The GVEC collection contains complete transcripts of all but one of the twenty-seven interviews. In addition to the transcripts, each folder contains release forms, copies of correspondence, and biographical information on each interviewee. A second box contains all the extant audio copies of the interviews on audiocassette. Audio copies exist for thirteen of the twenty-seven interviews. Materials arranged alphabetically.

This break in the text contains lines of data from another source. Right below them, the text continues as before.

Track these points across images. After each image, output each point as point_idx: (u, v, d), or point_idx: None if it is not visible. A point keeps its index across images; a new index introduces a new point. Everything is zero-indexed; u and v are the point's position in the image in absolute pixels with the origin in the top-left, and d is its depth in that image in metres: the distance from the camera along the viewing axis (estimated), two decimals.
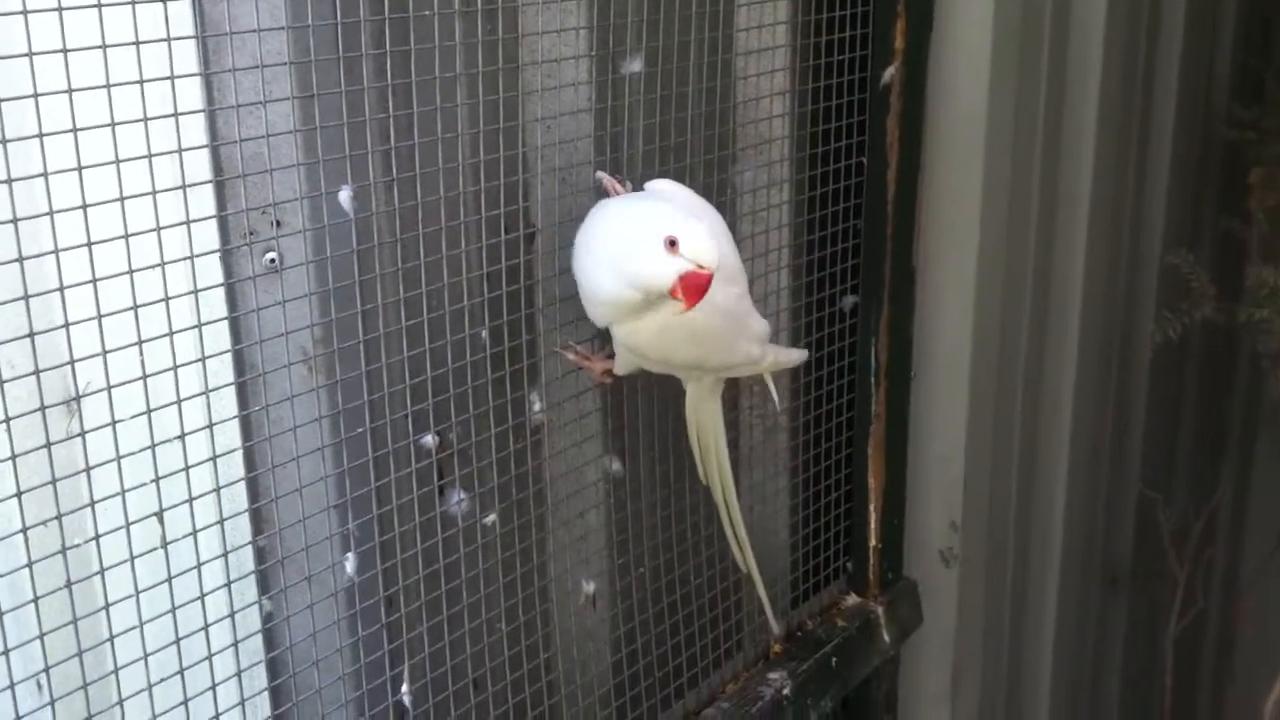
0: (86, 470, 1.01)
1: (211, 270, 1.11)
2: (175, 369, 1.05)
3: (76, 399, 1.01)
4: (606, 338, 1.44)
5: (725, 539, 1.64)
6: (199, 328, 1.08)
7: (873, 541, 1.96)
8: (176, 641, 1.09)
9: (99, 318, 0.99)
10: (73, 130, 0.96)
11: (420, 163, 1.23)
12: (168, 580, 1.07)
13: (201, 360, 1.08)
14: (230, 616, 1.15)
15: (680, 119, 1.52)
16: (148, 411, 1.04)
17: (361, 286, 1.20)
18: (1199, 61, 2.76)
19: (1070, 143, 2.31)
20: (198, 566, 1.10)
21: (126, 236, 1.00)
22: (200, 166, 1.09)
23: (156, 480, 1.05)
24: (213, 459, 1.11)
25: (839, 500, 1.94)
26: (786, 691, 1.73)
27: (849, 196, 1.82)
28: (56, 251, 0.97)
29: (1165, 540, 2.91)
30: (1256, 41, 2.94)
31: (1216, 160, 2.91)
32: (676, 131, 1.52)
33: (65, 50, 0.95)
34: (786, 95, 1.70)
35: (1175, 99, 2.66)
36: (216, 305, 1.12)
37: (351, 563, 1.24)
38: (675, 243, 1.21)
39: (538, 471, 1.45)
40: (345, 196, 1.18)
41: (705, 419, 1.54)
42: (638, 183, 1.45)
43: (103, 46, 0.97)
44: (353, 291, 1.20)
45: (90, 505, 1.01)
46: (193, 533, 1.09)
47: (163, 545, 1.07)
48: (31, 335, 0.96)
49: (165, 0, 1.01)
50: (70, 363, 0.99)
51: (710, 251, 1.22)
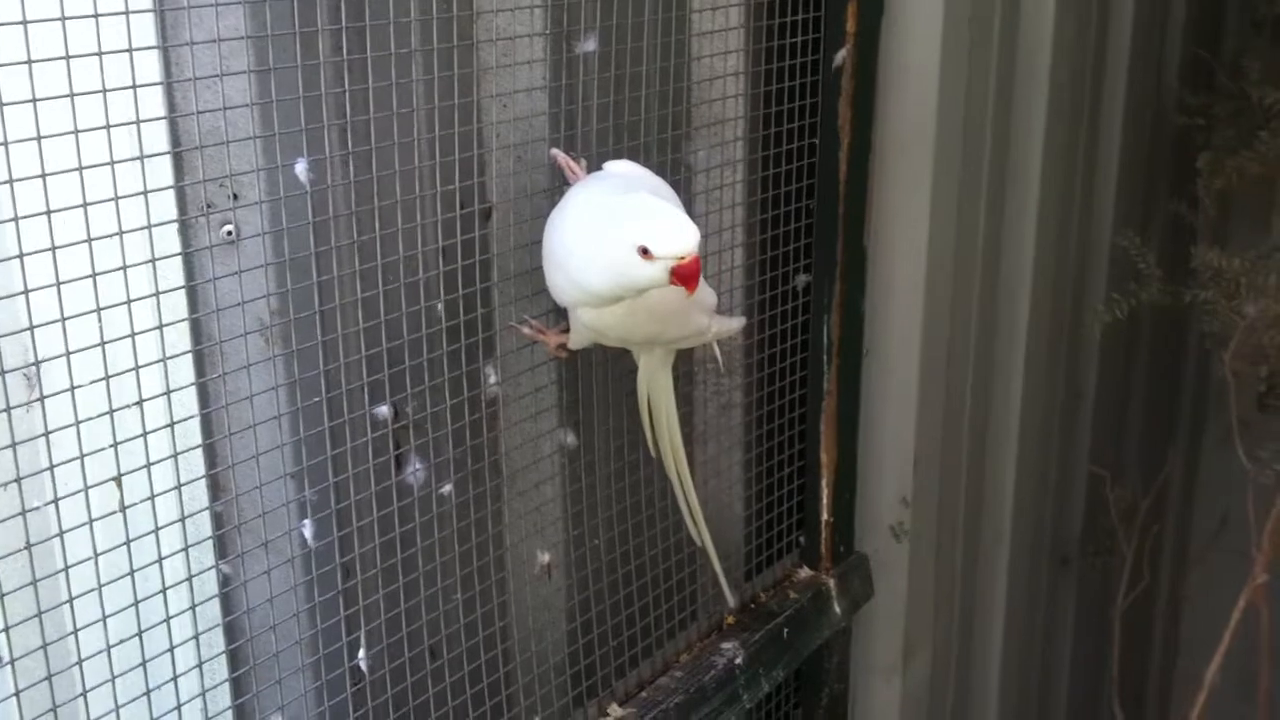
0: (46, 435, 1.03)
1: (169, 240, 1.13)
2: (133, 337, 1.07)
3: (35, 364, 1.02)
4: (561, 313, 1.47)
5: (680, 512, 1.67)
6: (156, 296, 1.10)
7: (825, 516, 2.00)
8: (135, 604, 1.11)
9: (58, 285, 1.01)
10: (32, 101, 0.98)
11: (376, 137, 1.25)
12: (126, 544, 1.10)
13: (159, 329, 1.11)
14: (188, 580, 1.17)
15: (635, 98, 1.55)
16: (106, 378, 1.05)
17: (318, 258, 1.23)
18: (1149, 48, 2.81)
19: (1021, 126, 2.35)
20: (156, 531, 1.12)
21: (85, 206, 1.02)
22: (158, 138, 1.11)
23: (115, 445, 1.07)
24: (170, 425, 1.13)
25: (792, 475, 1.98)
26: (739, 661, 1.76)
27: (802, 177, 1.85)
28: (16, 220, 0.99)
29: (1114, 517, 2.97)
30: (1206, 30, 2.99)
31: (1166, 145, 2.96)
32: (631, 110, 1.55)
33: (25, 22, 0.96)
34: (740, 76, 1.73)
35: (1125, 85, 2.70)
36: (174, 275, 1.14)
37: (309, 529, 1.26)
38: (647, 251, 1.23)
39: (493, 443, 1.48)
40: (301, 169, 1.20)
41: (657, 391, 1.57)
42: (593, 160, 1.47)
43: (62, 19, 0.99)
44: (309, 263, 1.22)
45: (50, 469, 1.03)
46: (151, 497, 1.11)
47: (121, 509, 1.09)
48: None
49: None
50: (30, 329, 1.01)
51: (680, 241, 1.23)
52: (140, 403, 1.08)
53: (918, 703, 2.37)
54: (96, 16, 1.01)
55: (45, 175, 0.99)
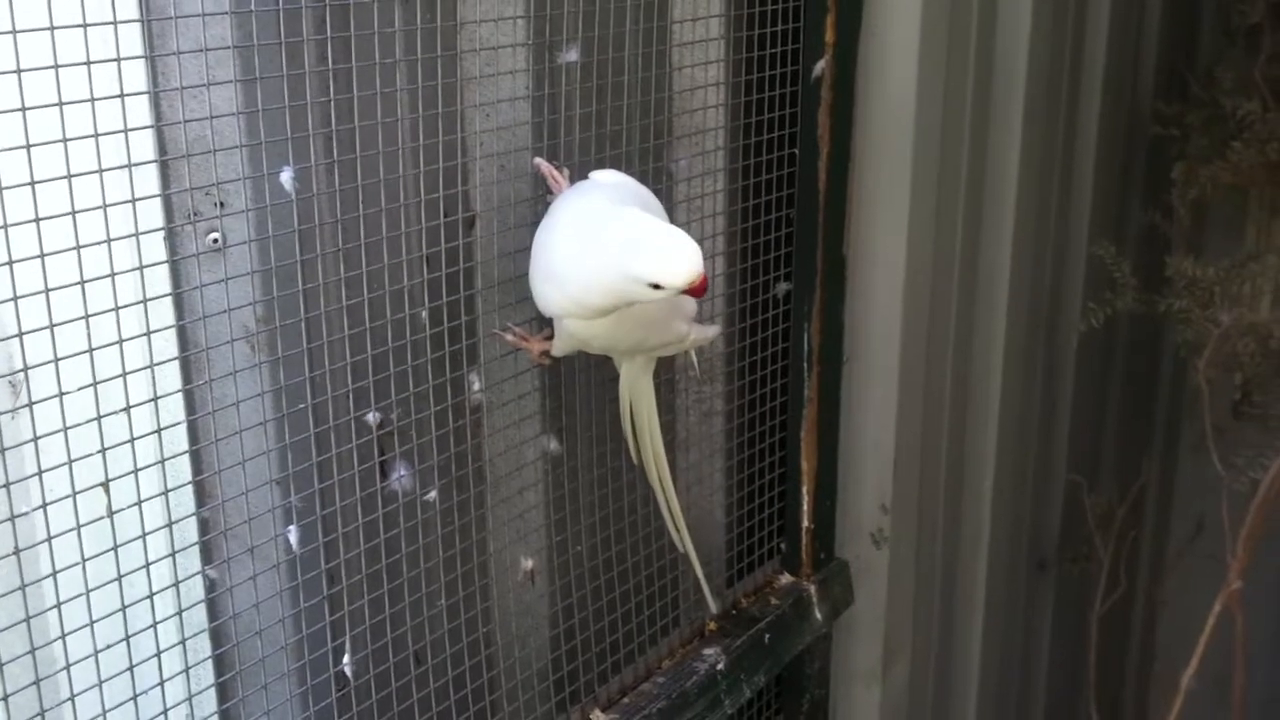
0: (34, 440, 1.04)
1: (156, 248, 1.14)
2: (121, 343, 1.08)
3: (24, 370, 1.03)
4: (544, 320, 1.48)
5: (662, 518, 1.69)
6: (144, 303, 1.11)
7: (806, 523, 2.01)
8: (122, 609, 1.11)
9: (46, 292, 1.02)
10: (21, 109, 0.98)
11: (361, 146, 1.26)
12: (113, 549, 1.10)
13: (146, 335, 1.11)
14: (174, 586, 1.18)
15: (616, 107, 1.57)
16: (94, 384, 1.06)
17: (303, 266, 1.24)
18: (1124, 58, 2.84)
19: (998, 136, 2.38)
20: (143, 536, 1.12)
21: (73, 214, 1.03)
22: (145, 147, 1.12)
23: (103, 451, 1.08)
24: (157, 432, 1.14)
25: (773, 483, 1.99)
26: (721, 667, 1.78)
27: (782, 186, 1.87)
28: (5, 227, 0.99)
29: (1091, 523, 2.99)
30: (1180, 41, 3.02)
31: (1141, 155, 2.99)
32: (613, 119, 1.56)
33: (14, 31, 0.97)
34: (721, 86, 1.74)
35: (1101, 95, 2.73)
36: (161, 282, 1.15)
37: (294, 535, 1.27)
38: (659, 285, 1.24)
39: (477, 450, 1.49)
40: (287, 178, 1.21)
41: (639, 398, 1.58)
42: (576, 169, 1.49)
43: (50, 29, 1.00)
44: (294, 270, 1.23)
45: (38, 475, 1.04)
46: (138, 503, 1.11)
47: (109, 515, 1.10)
48: None
49: None
50: (19, 335, 1.02)
51: (688, 272, 1.24)
52: (128, 409, 1.09)
53: (898, 708, 2.39)
54: (85, 26, 1.02)
55: (34, 183, 1.00)
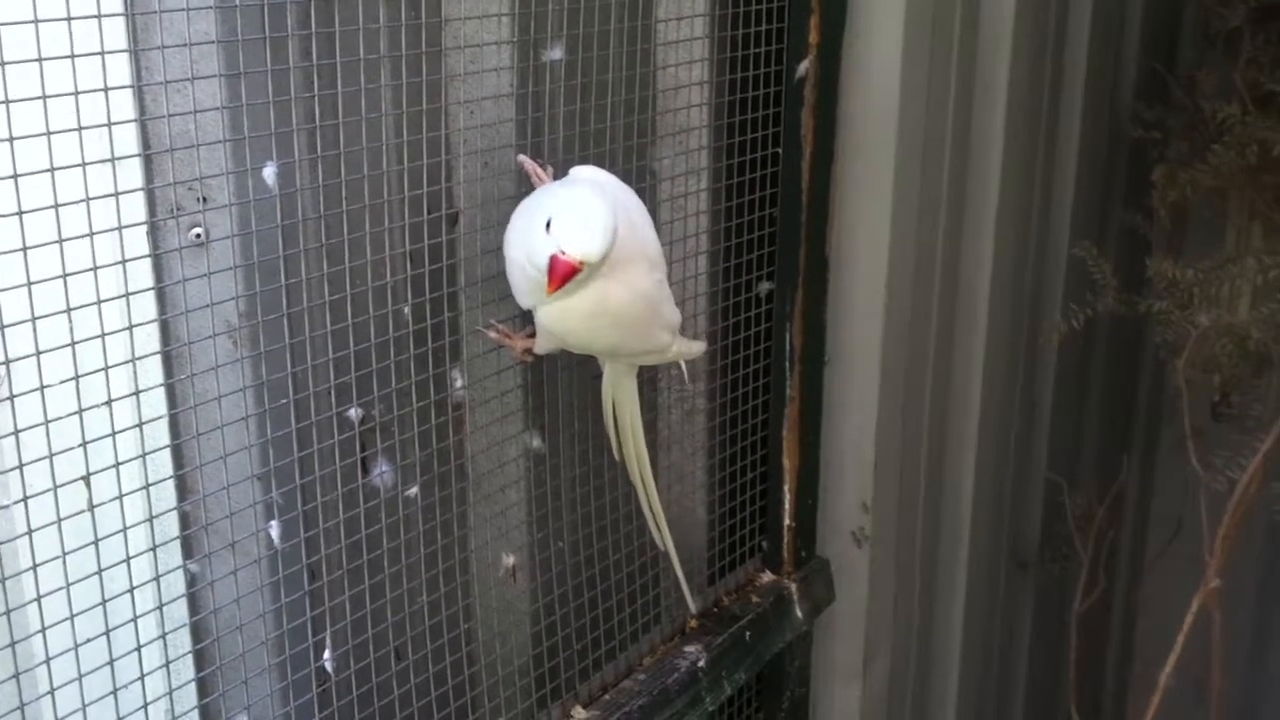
0: (15, 433, 1.04)
1: (138, 242, 1.14)
2: (103, 337, 1.08)
3: (5, 363, 1.03)
4: (527, 317, 1.48)
5: (644, 517, 1.69)
6: (126, 298, 1.11)
7: (787, 521, 2.02)
8: (103, 604, 1.11)
9: (28, 285, 1.02)
10: (4, 102, 0.98)
11: (344, 142, 1.27)
12: (94, 543, 1.10)
13: (129, 330, 1.11)
14: (155, 580, 1.18)
15: (600, 106, 1.57)
16: (75, 378, 1.06)
17: (286, 261, 1.24)
18: (1106, 62, 2.86)
19: (980, 137, 2.39)
20: (124, 530, 1.12)
21: (56, 207, 1.03)
22: (129, 141, 1.12)
23: (84, 445, 1.08)
24: (139, 426, 1.14)
25: (755, 481, 2.00)
26: (702, 664, 1.78)
27: (765, 185, 1.88)
28: None
29: (1071, 523, 3.01)
30: (1161, 44, 3.04)
31: (1122, 158, 3.01)
32: (597, 118, 1.57)
33: None
34: (705, 85, 1.75)
35: (1082, 98, 2.75)
36: (143, 277, 1.15)
37: (275, 531, 1.27)
38: (549, 224, 1.25)
39: (459, 446, 1.49)
40: (270, 173, 1.21)
41: (622, 397, 1.59)
42: (559, 167, 1.49)
43: (34, 21, 1.00)
44: (277, 266, 1.23)
45: (19, 468, 1.04)
46: (119, 497, 1.11)
47: (89, 509, 1.10)
48: None
49: None
50: (0, 328, 1.02)
51: (574, 242, 1.24)
52: (109, 403, 1.09)
53: (878, 706, 2.40)
54: (69, 20, 1.02)
55: (16, 176, 1.00)
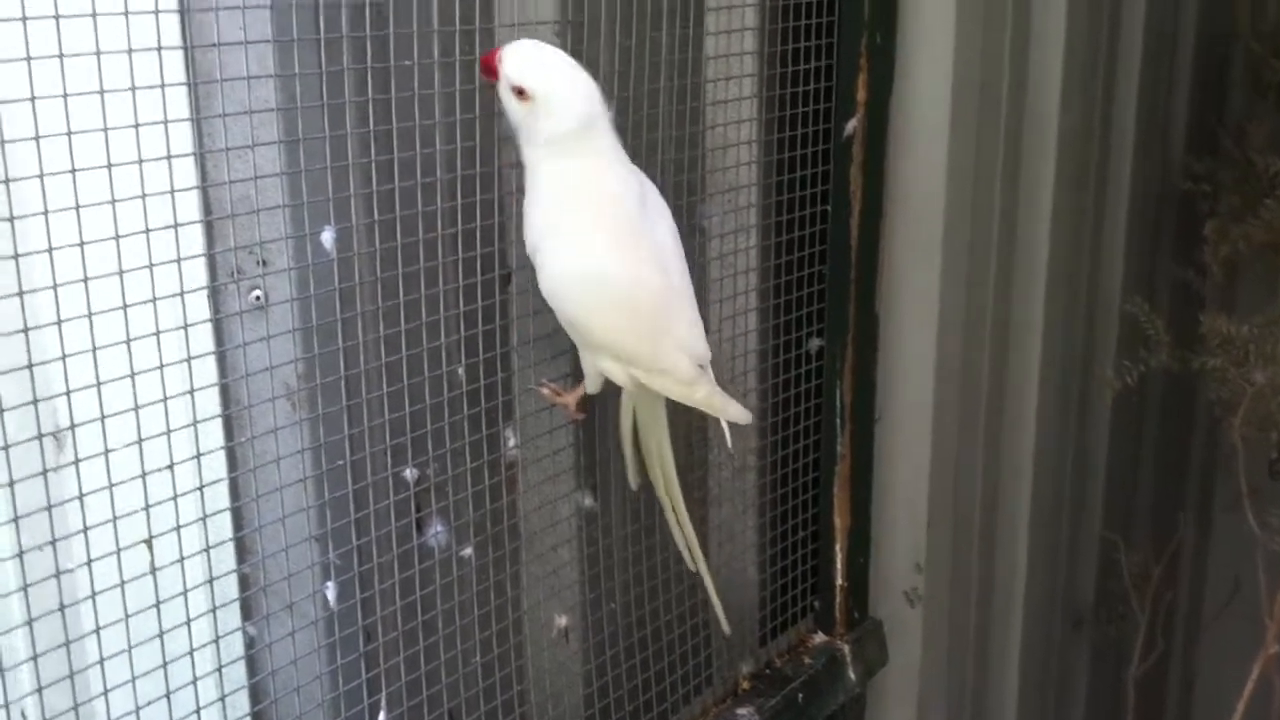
0: (80, 497, 1.05)
1: (199, 307, 1.16)
2: (165, 401, 1.09)
3: (70, 428, 1.04)
4: (578, 375, 1.48)
5: (696, 576, 1.68)
6: (188, 361, 1.12)
7: (839, 581, 2.00)
8: (164, 666, 1.12)
9: (93, 350, 1.03)
10: (71, 171, 1.01)
11: (400, 206, 1.28)
12: (155, 606, 1.11)
13: (190, 393, 1.13)
14: (214, 642, 1.18)
15: (650, 164, 1.58)
16: (139, 441, 1.08)
17: (343, 324, 1.25)
18: (1155, 115, 2.85)
19: (1029, 193, 2.38)
20: (184, 593, 1.13)
21: (120, 273, 1.04)
22: (190, 207, 1.14)
23: (146, 509, 1.09)
24: (200, 489, 1.15)
25: (807, 540, 1.99)
26: None
27: (814, 242, 1.88)
28: (55, 287, 1.01)
29: (1127, 583, 2.96)
30: (1211, 97, 3.03)
31: (1173, 211, 2.99)
32: (648, 176, 1.57)
33: (65, 95, 1.00)
34: (753, 144, 1.76)
35: (1132, 151, 2.74)
36: (204, 340, 1.16)
37: (332, 592, 1.27)
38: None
39: (512, 506, 1.49)
40: (328, 237, 1.22)
41: (645, 419, 1.52)
42: None
43: (100, 92, 1.02)
44: (334, 329, 1.24)
45: (84, 531, 1.05)
46: (180, 560, 1.12)
47: (151, 572, 1.11)
48: (30, 367, 1.01)
49: (160, 50, 1.06)
50: (66, 394, 1.03)
51: (513, 54, 1.26)
52: (171, 466, 1.10)
53: None
54: (133, 90, 1.04)
55: (82, 244, 1.02)
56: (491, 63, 1.27)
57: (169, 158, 1.08)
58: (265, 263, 1.21)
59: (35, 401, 1.02)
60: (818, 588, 2.01)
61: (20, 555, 1.03)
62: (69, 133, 1.00)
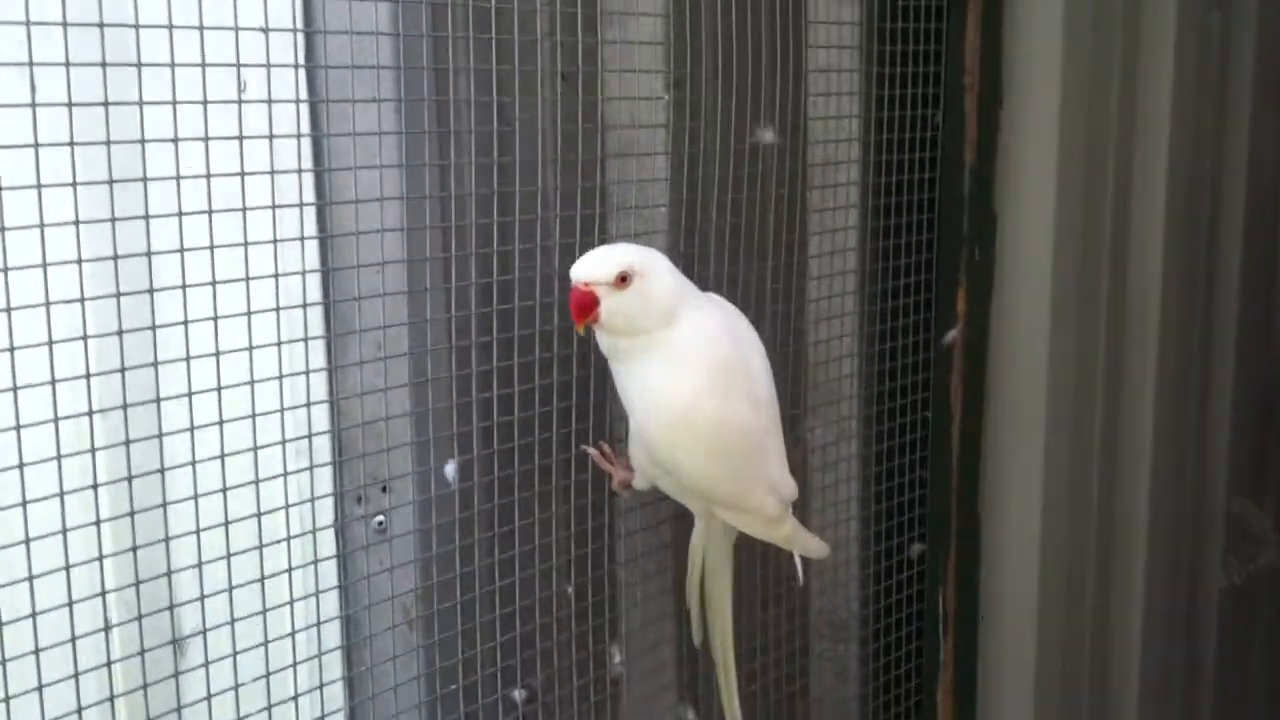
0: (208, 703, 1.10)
1: (327, 542, 1.22)
2: (293, 635, 1.15)
3: (205, 665, 1.10)
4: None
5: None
6: (316, 596, 1.18)
7: None
8: None
9: (229, 590, 1.10)
10: (219, 423, 1.08)
11: (518, 434, 1.34)
12: None
13: (317, 626, 1.18)
14: None
15: None
16: (266, 676, 1.13)
17: (461, 551, 1.30)
18: (1257, 307, 2.84)
19: (1131, 394, 2.39)
20: None
21: (259, 515, 1.11)
22: (323, 450, 1.21)
23: None
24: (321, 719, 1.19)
25: None
26: None
27: (915, 449, 1.91)
28: (198, 532, 1.08)
29: None
30: None
31: (1278, 407, 2.96)
32: None
33: (218, 353, 1.08)
34: (854, 357, 1.81)
35: (1235, 347, 2.73)
36: (329, 575, 1.22)
37: None
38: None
39: None
40: (451, 470, 1.28)
41: (714, 563, 1.47)
42: None
43: (249, 349, 1.10)
44: (453, 556, 1.29)
45: None
46: None
47: None
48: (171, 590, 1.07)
49: (305, 308, 1.15)
50: (204, 631, 1.09)
51: (581, 264, 1.22)
52: (295, 698, 1.15)
53: None
54: (280, 345, 1.12)
55: (225, 489, 1.09)
56: (585, 302, 1.20)
57: (309, 405, 1.15)
58: (387, 488, 1.26)
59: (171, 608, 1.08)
60: None
61: None
62: (219, 388, 1.08)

Most of the interviews were conducted by Southwest Texas graduate student Karen Yancy, who used the interviews in her master’s thesis, And Then There was Light: A History of Guadalupe Valley Electric Cooperative 1963-1988.

 
Conditions Governing Access

Open to researchers without restriction.

Conditions Governing Use

The oral histories held by the University Archives are protected by copyright. No permission is required for research or educational uses. For other uses, you need to obtain permission. University Archives has obtained the consent of both the interviewer and the interviewee to make these oral histories available for research and educational use. If you are a copyright owner with concerns about an oral history featured here, please contact univarchives@txstate.edu.

Historical note

The Guadalupe Valley Electric Cooperative was established in 1938 with funds from the Rural Electrification Administration. Its purpose was to provide electricity to rural areas in the vicinity of Guadalupe and Gonzales counties, east of San Antonio, Texas. In 1986, the board of directors of the Guadalupe Valley Electric Cooperative, desiring to record the history of their organization, requested assistance from the history department of Southwest Texas State University. GVEC provided a list of long-time customers, employees, and board members who they felt would be good sources of information. Students in Professor Ron Brown’s oral history courses conducted a series of twenty-seven interviews from November of 1986 through December of 1987.